Use your tunnel URL and the label-explicit prompt:
{
  "env": { "seed": 0 },
  "policy": {
    "config": {
      "prompt_template": "You are an expert banking assistant that classifies customer queries into banking intents. Given a customer message, respond with exactly one intent label from the provided list using the `banking77_classify` tool.\n\nCustomer Query: {{text}}\n\nAvailable Intents:\n<full Banking77 label list from data/banking77.json labels>\n\nClassify this query into one of the above banking intents using the tool call, and return only the label.",
      "inference_url": "https://api.openai.com/v1?model=gpt-4.1-nano",
      "model": "gpt-4.1-nano"
    }
  }
}
(Replace <full Banking77 label list...> with the labels array from data/banking77.json.)

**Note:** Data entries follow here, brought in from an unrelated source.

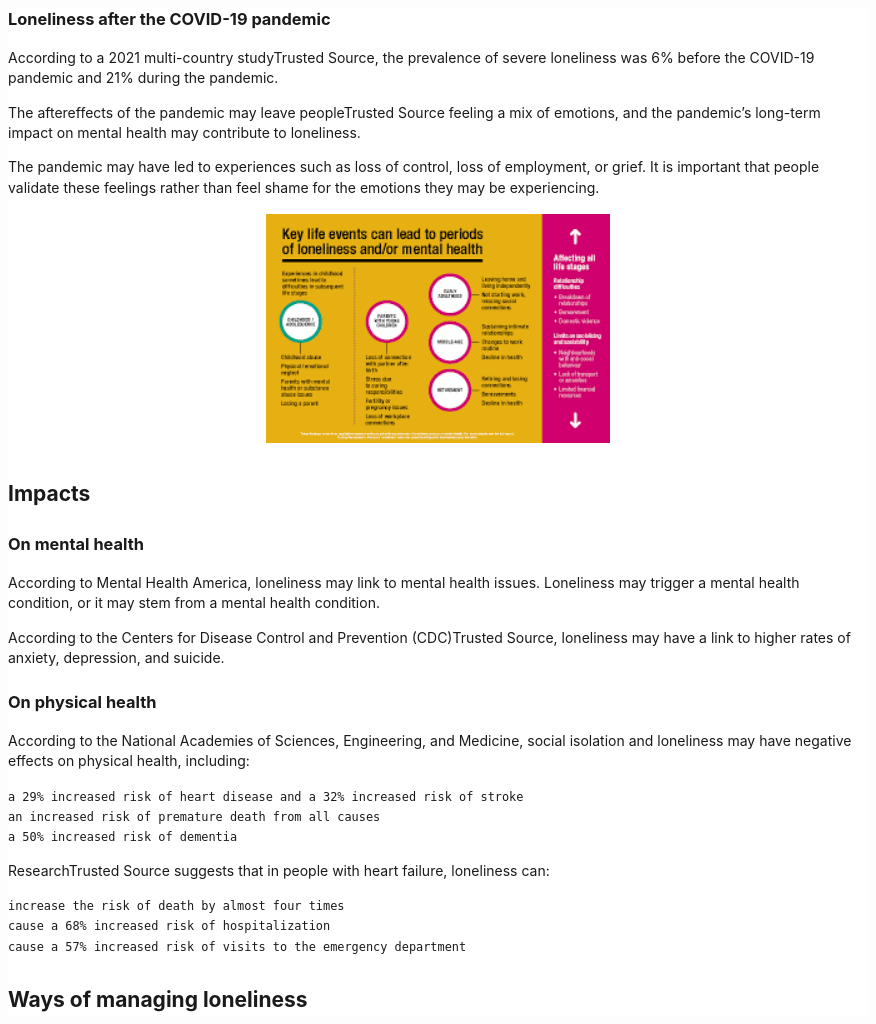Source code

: 
### Loneliness after the COVID-19 pandemic

According to a 2021 multi-country studyTrusted Source, the prevalence of severe loneliness was 6% before the COVID-19 pandemic and 21% during the pandemic.

The aftereffects of the pandemic may leave peopleTrusted Source feeling a mix of emotions, and the pandemic’s long-term impact on mental health may contribute to loneliness.

The pandemic may have led to experiences such as loss of control, loss of employment, or grief. It is important that people validate these feelings rather than feel shame for the emotions they may be experiencing.

<p align="center">
  <img src="Assets\keylife.png" alt="Stages" style="width: 40%; border: 2px solid white;">
</p>


## Impacts

### On mental health

According to Mental Health America, loneliness may link to mental health issues. Loneliness may trigger a mental health condition, or it may stem from a mental health condition.

According to the Centers for Disease Control and Prevention (CDC)Trusted Source, loneliness may have a link to higher rates of anxiety, depression, and suicide.

### On physical health

According to the National Academies of Sciences, Engineering, and Medicine, social isolation and loneliness may have negative effects on physical health, including:

    a 29% increased risk of heart disease and a 32% increased risk of stroke
    an increased risk of premature death from all causes
    a 50% increased risk of dementia

ResearchTrusted Source suggests that in people with heart failure, loneliness can:

    increase the risk of death by almost four times
    cause a 68% increased risk of hospitalization
    cause a 57% increased risk of visits to the emergency department


## Ways of managing loneliness
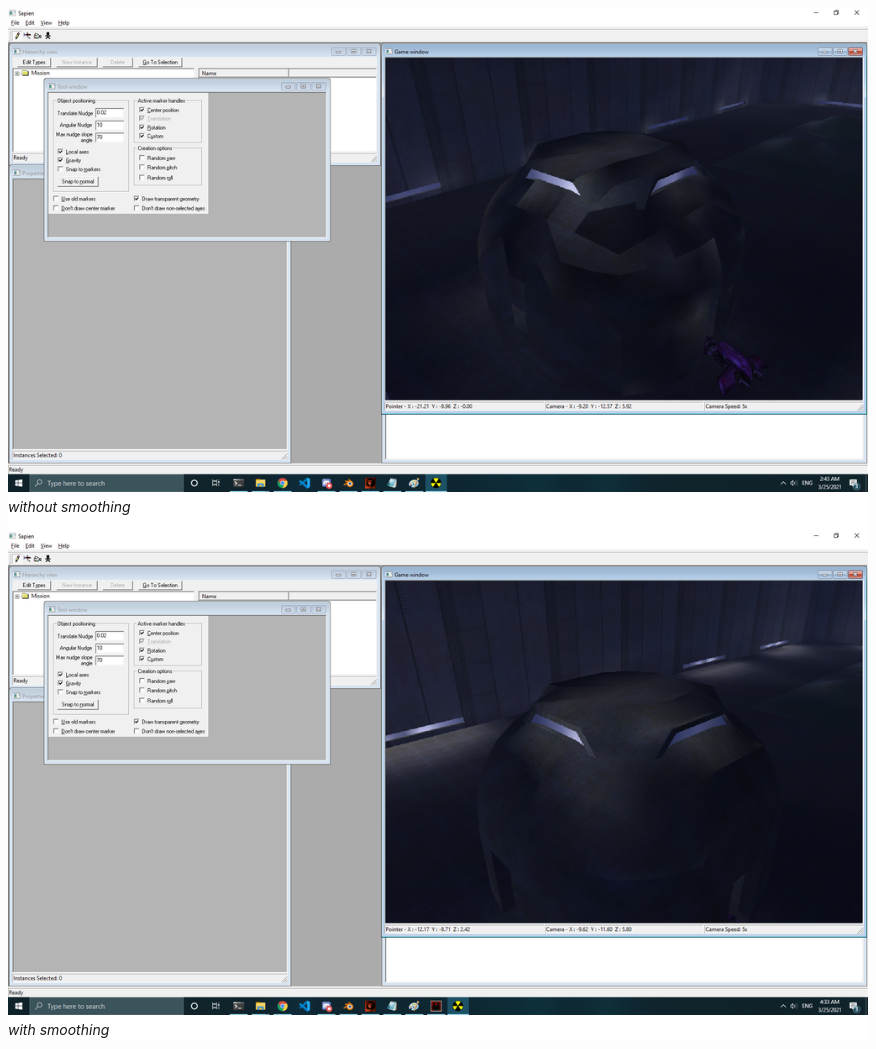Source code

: ![](https://raw.githubusercontent.com/CollinLBauer/collinlbauer.github.io/master/images/halo/dev_smoothing_broken.png)  
*without smoothing*


![](https://raw.githubusercontent.com/CollinLBauer/collinlbauer.github.io/master/images/halo/dev_smoothing_manual.png)  
*with smoothing*
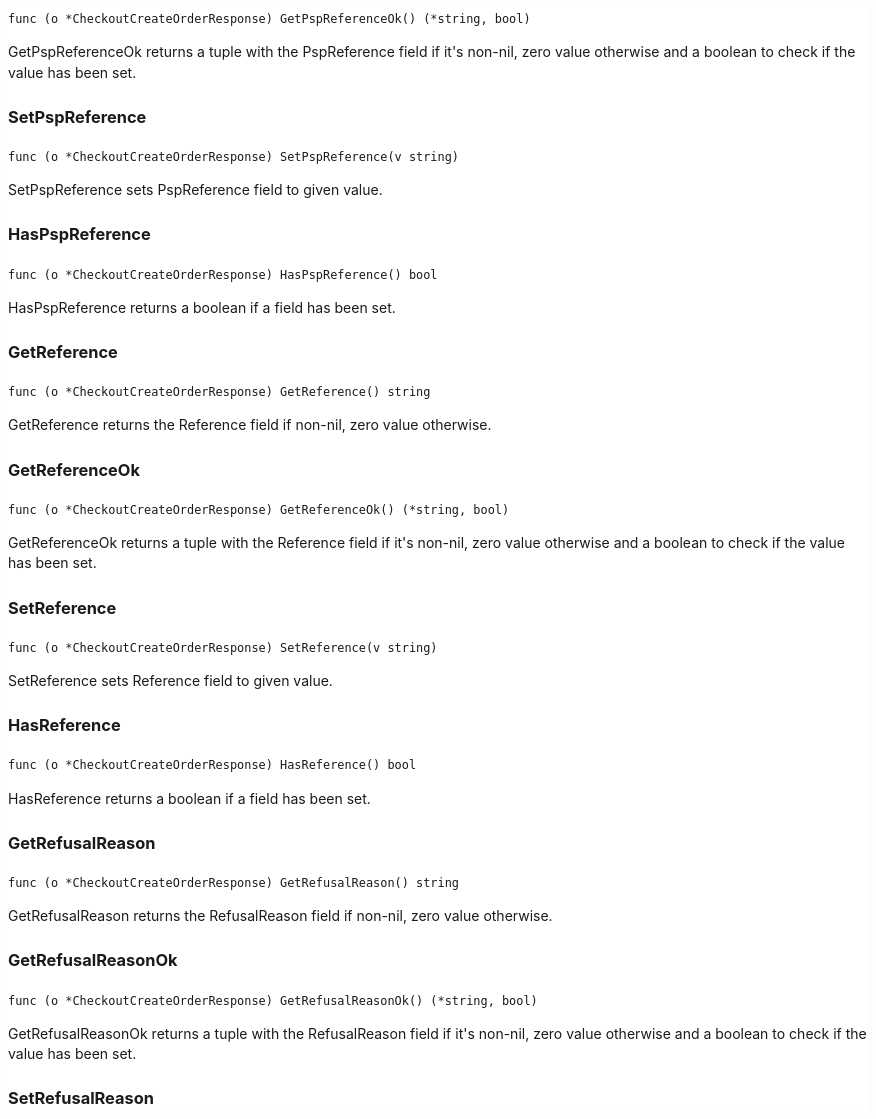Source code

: `func (o *CheckoutCreateOrderResponse) GetPspReferenceOk() (*string, bool)`

GetPspReferenceOk returns a tuple with the PspReference field if it's non-nil, zero value otherwise
and a boolean to check if the value has been set.

### SetPspReference

`func (o *CheckoutCreateOrderResponse) SetPspReference(v string)`

SetPspReference sets PspReference field to given value.

### HasPspReference

`func (o *CheckoutCreateOrderResponse) HasPspReference() bool`

HasPspReference returns a boolean if a field has been set.

### GetReference

`func (o *CheckoutCreateOrderResponse) GetReference() string`

GetReference returns the Reference field if non-nil, zero value otherwise.

### GetReferenceOk

`func (o *CheckoutCreateOrderResponse) GetReferenceOk() (*string, bool)`

GetReferenceOk returns a tuple with the Reference field if it's non-nil, zero value otherwise
and a boolean to check if the value has been set.

### SetReference

`func (o *CheckoutCreateOrderResponse) SetReference(v string)`

SetReference sets Reference field to given value.

### HasReference

`func (o *CheckoutCreateOrderResponse) HasReference() bool`

HasReference returns a boolean if a field has been set.

### GetRefusalReason

`func (o *CheckoutCreateOrderResponse) GetRefusalReason() string`

GetRefusalReason returns the RefusalReason field if non-nil, zero value otherwise.

### GetRefusalReasonOk

`func (o *CheckoutCreateOrderResponse) GetRefusalReasonOk() (*string, bool)`

GetRefusalReasonOk returns a tuple with the RefusalReason field if it's non-nil, zero value otherwise
and a boolean to check if the value has been set.

### SetRefusalReason
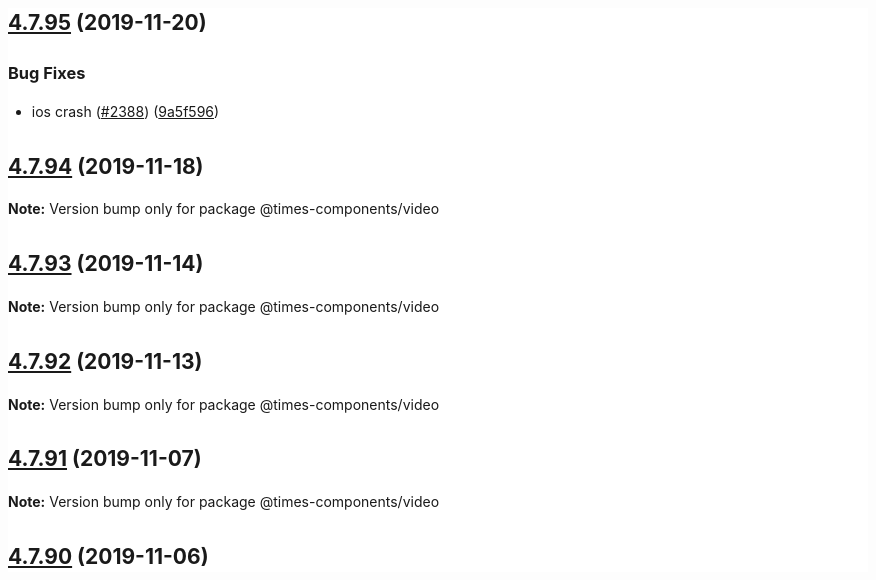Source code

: 



## [4.7.95](https://github.com/newsuk/times-components/compare/@times-components/video@4.7.94...@times-components/video@4.7.95) (2019-11-20)


### Bug Fixes

* ios crash ([#2388](https://github.com/newsuk/times-components/issues/2388)) ([9a5f596](https://github.com/newsuk/times-components/commit/9a5f596df07a9130770046ee190dbc8fff3bdfd8))





## [4.7.94](https://github.com/newsuk/times-components/compare/@times-components/video@4.7.93...@times-components/video@4.7.94) (2019-11-18)

**Note:** Version bump only for package @times-components/video





## [4.7.93](https://github.com/newsuk/times-components/compare/@times-components/video@4.7.92...@times-components/video@4.7.93) (2019-11-14)

**Note:** Version bump only for package @times-components/video





## [4.7.92](https://github.com/newsuk/times-components/compare/@times-components/video@4.7.91...@times-components/video@4.7.92) (2019-11-13)

**Note:** Version bump only for package @times-components/video





## [4.7.91](https://github.com/newsuk/times-components/compare/@times-components/video@4.7.90...@times-components/video@4.7.91) (2019-11-07)

**Note:** Version bump only for package @times-components/video





## [4.7.90](https://github.com/newsuk/times-components/compare/@times-components/video@4.7.89...@times-components/video@4.7.90) (2019-11-06)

11. Adapt this to your task

  1. Swap data/banking77.json for your dataset; adjust loader per language.
  2. Change compute_reward to your metric (similarity, numeric score, etc.).
  3. Keep the contract stable (/health, /task_info, /rollout, metrics.mean_return ∈ [0,1], X-API-Key).
  4. Tune inference_url for model/temperature/max_tokens as needed.

12. Production notes

  • Logging: request ID, seed, model, latency, success/failure; never log secrets.
  • Metrics: request/error rate, rollout latency (p50/p95/p99), mean reward trend.
  • Security: rotate ENVIRONMENT_API_KEY; keep LLM keys in secret storage; rate-limit at the tunnel edge.
  • Reliability: timeouts on LLM calls; reward=0 on hard failures; distinguish 4xx vs 5xx.

13. Files to check

  • Cookbook page: monorepo/docs/prompt-learning/polyglot.mdx (this file).
  • Python Task App: cookbooks/code/prompt-learning/polyglot/python/app.py.
  • GEPA script/results: cookbooks/dev/tunnel_gepa_banking77/.